Cooking spray, for greasing
350ml whole Irish milk
1 x 12g packet of powdered gelatine
350ml Irish cream
1 tsp vanilla extract
Pinch of salt
Stewed rhubarb (optional)
- Spray the ramekins with cooking spray, then use kitchen paper to wipe out most of the oil, leaving only a light residue.
- Pour the milk into a saucepan and sprinkle the powdered gelatine evenly over the top. Allow to soften for 5-6 minutes or until the surface of the milk is wrinkled and the gelatin grains look wet.
- Place the saucepan over a low heat and warm gently, stirring frequently. The milk should never come to a simmer; if you see steam, remove the pot from the stove and let it cool down. The milk should be warm, but not so hot that you can’t leave your finger in the pot for a few seconds.
- After about two minutes, rub a bit of the milk between your fingers to make sure it’s smooth.
- Stir the sugar into the milk and continue warming for another three minutes until it dissolves as well. Again, don’t let the mixture simmer or boil.
- Remove the saucepan from the heat. Whisk in the cream, vanilla and salt.
- Divide the mixture evenly between the prepared ramekins. Place in the fridge to chill for at least four hours, but preferably overnight.
- Fill a large bowl partway with warm water.
- Run a thin knife carefully around the sides of each ramekin. Don’t slide the knife all the way down; just release the top edge of each panna cotta from the edge of its ramekin.
- Dip the ramekin in the warm water up to its rim, and hold it there for 2-3 seconds.
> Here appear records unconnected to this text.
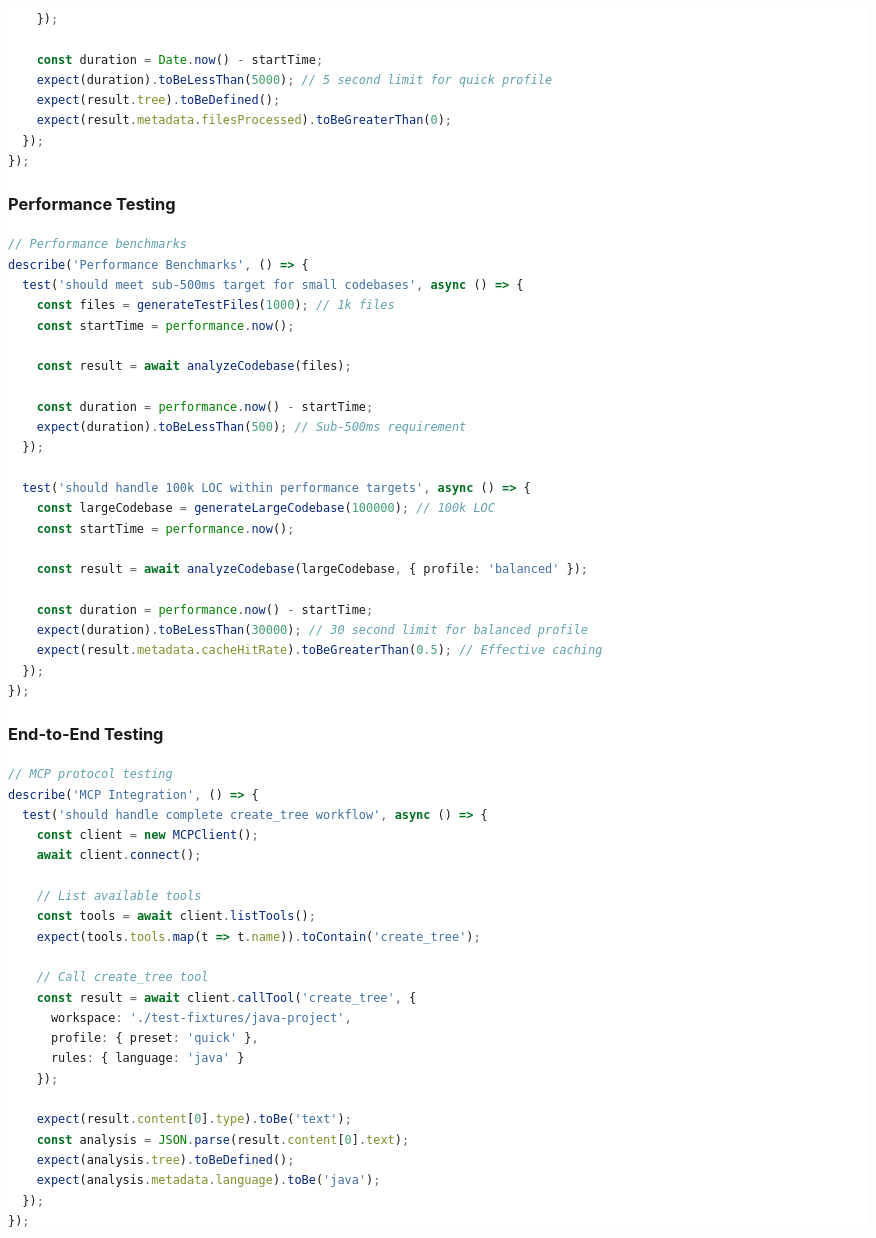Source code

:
 ```typescript
    });
    
    const duration = Date.now() - startTime;
    expect(duration).toBeLessThan(5000); // 5 second limit for quick profile
    expect(result.tree).toBeDefined();
    expect(result.metadata.filesProcessed).toBeGreaterThan(0);
  });
});
```

### Performance Testing

```typescript
// Performance benchmarks
describe('Performance Benchmarks', () => {
  test('should meet sub-500ms target for small codebases', async () => {
    const files = generateTestFiles(1000); // 1k files
    const startTime = performance.now();
    
    const result = await analyzeCodebase(files);
    
    const duration = performance.now() - startTime;
    expect(duration).toBeLessThan(500); // Sub-500ms requirement
  });
  
  test('should handle 100k LOC within performance targets', async () => {
    const largeCodebase = generateLargeCodebase(100000); // 100k LOC
    const startTime = performance.now();
    
    const result = await analyzeCodebase(largeCodebase, { profile: 'balanced' });
    
    const duration = performance.now() - startTime;
    expect(duration).toBeLessThan(30000); // 30 second limit for balanced profile
    expect(result.metadata.cacheHitRate).toBeGreaterThan(0.5); // Effective caching
  });
});
```

### End-to-End Testing

```typescript
// MCP protocol testing
describe('MCP Integration', () => {
  test('should handle complete create_tree workflow', async () => {
    const client = new MCPClient();
    await client.connect();
    
    // List available tools
    const tools = await client.listTools();
    expect(tools.tools.map(t => t.name)).toContain('create_tree');
    
    // Call create_tree tool
    const result = await client.callTool('create_tree', {
      workspace: './test-fixtures/java-project',
      profile: { preset: 'quick' },
      rules: { language: 'java' }
    });
    
    expect(result.content[0].type).toBe('text');
    const analysis = JSON.parse(result.content[0].text);
    expect(analysis.tree).toBeDefined();
    expect(analysis.metadata.language).toBe('java');
  });
});
```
- Invert the ramekin over the plate and shake gently to help the panna cotta fall out. (If it does not fall out easily, return to the warm water bath for another two seconds.) Repeat with the remaining panne cotta.
- Serve immediately, or cover and refrigerate for up to three days.
Per serving: 109kcals, 4.6g fat (2.7g saturated), 15.1g carbs (15g sugars), 2.3g protein, 0g fibre, 0.066g sodium
TEST KITCHEN TIP
Sieve the mixture to catch any gelatine that hasn’t dissolved. We gave the mixture one final whisk before pouring it into the ramekins; this ensured that the vanilla beans wouldn’t all sink to the bottom.